Sen. Raymond Lesniak (D-Union), the sponsor of the affordable housing reform legislation that Christie vetoed in January 2011, said he plans to reintroduce his bill and try to create a workable process for creating homes for low- and moderate-income residents.
“In order to develop a plan which will stand the test of court scrutiny, we have to work together to create an alternative to COAH that actually works,” Lesniak said. “We cannot simply throw COAH out the window without first developing a mechanism which seriously addresses the shortage of affordable housing opportunities.”
Lesniak’s bill had sought to eliminate COAH, replacing it with a modified growth-share system in which 10 percent of residential units in most new housing developments would have to be affordable. The measure went through substantial amendments in the Assembly, absolving some towns with large numbers of needy children of any additional obligation.
In conditionally vetoing the bill, Christie said it was in some ways worse than the former COAH process.
Lesniak said his Foreclosure to Affordable Housing Transformation Act, which passed the Senate Budget and Appropriations Committee on Thursday, would help municipalities provide more affordable housing by creating a state agency to buy up foreclosed properties and turn some into low- and moderate-income units.
But he said that effort will not be enough. Lawmakers will have to work with Christie to fashion a new affordable housing system that will be “beyond judicial reproach.”
Staci Berger, director of policy and advocacy with the Housing and Community Development Network of New Jersey, said the organization hopes the appellate ruling will advance the process of providing housing for low-income and special-needs residents. The Network, along with two other advocacy groups, filed amicus briefs in the case.

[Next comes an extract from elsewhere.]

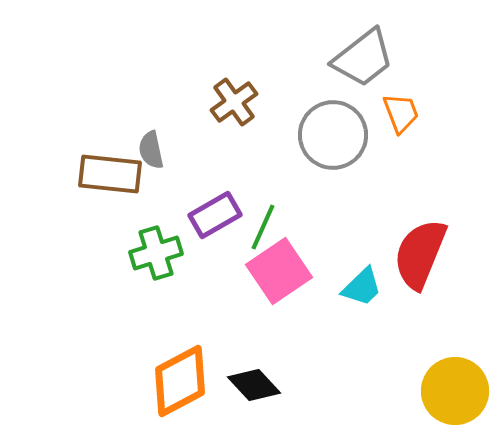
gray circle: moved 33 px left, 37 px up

“New Jersey can, and must, act to improve and stabilize its housing affordability and variety across the state,” she said. “We hope the court’s strong rebuke to the governor’s COAH plan will encourage him to rethink his attempt to usurp $300 million in municipal housing trust funds and federal foreclosure resources to balance the budget and use that money for its intended purpose.”

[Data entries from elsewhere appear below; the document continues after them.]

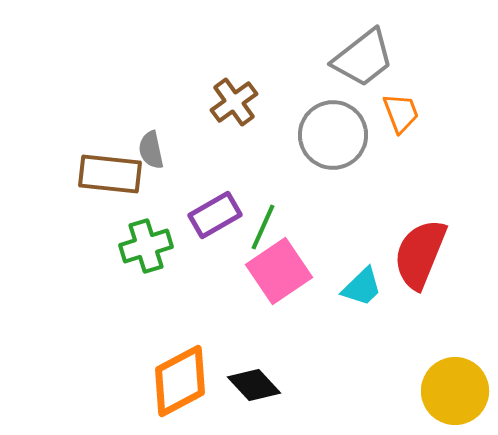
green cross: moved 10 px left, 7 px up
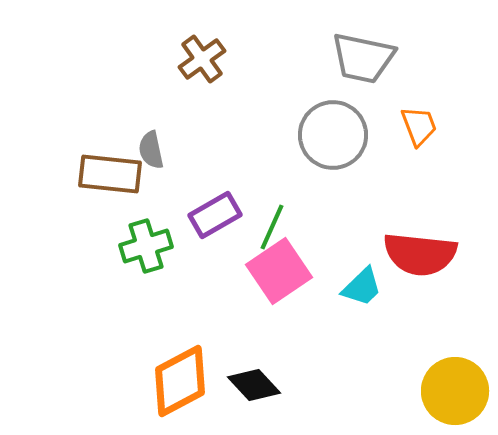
gray trapezoid: rotated 50 degrees clockwise
brown cross: moved 32 px left, 43 px up
orange trapezoid: moved 18 px right, 13 px down
green line: moved 9 px right
red semicircle: rotated 106 degrees counterclockwise
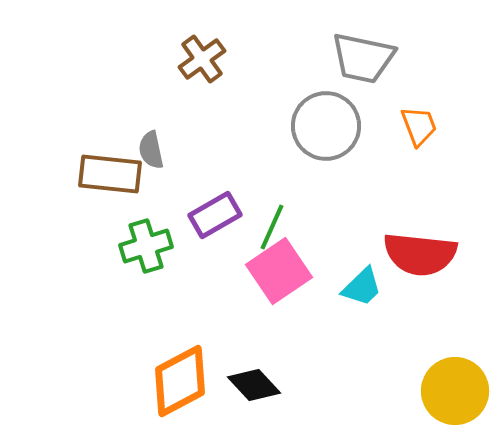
gray circle: moved 7 px left, 9 px up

The 2013 budget proposal seeks to use $200 million from Municipal Affordable Housing Trust Funds for a dozen purposes, including state rental assistance and homeless prevention programs and services for senior citizens, veterans, and the developmentally disabled.
By law, the state can take local trust fund dollars that have not been budgeted or spent within four years, beginning this July. Because of the court actions involving COAH, many communities have not spent their funds.

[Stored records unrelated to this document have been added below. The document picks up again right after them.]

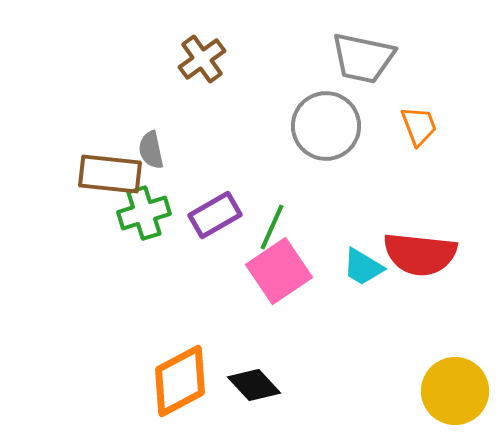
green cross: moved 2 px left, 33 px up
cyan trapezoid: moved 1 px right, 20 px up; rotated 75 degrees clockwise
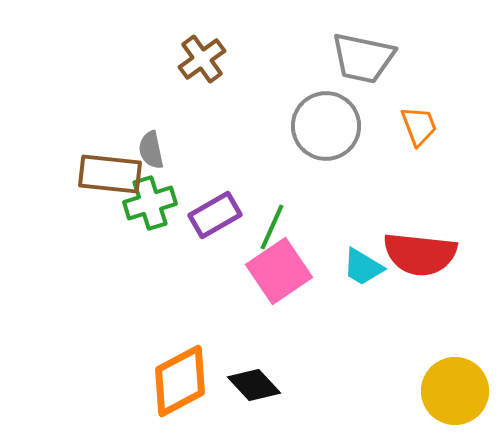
green cross: moved 6 px right, 10 px up
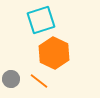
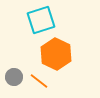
orange hexagon: moved 2 px right, 1 px down
gray circle: moved 3 px right, 2 px up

Walsh said the law makes COAH responsible for the expenditure of the funds and the invalidation of Christie’s reorganization plan means the administration will not be able to unilaterally budget those local funds for other purposes.
“They are going to have to have a meeting,” said Walsh, noting the council used to meet monthly. “At some point, the towns are going to need help, developers are going to need help.”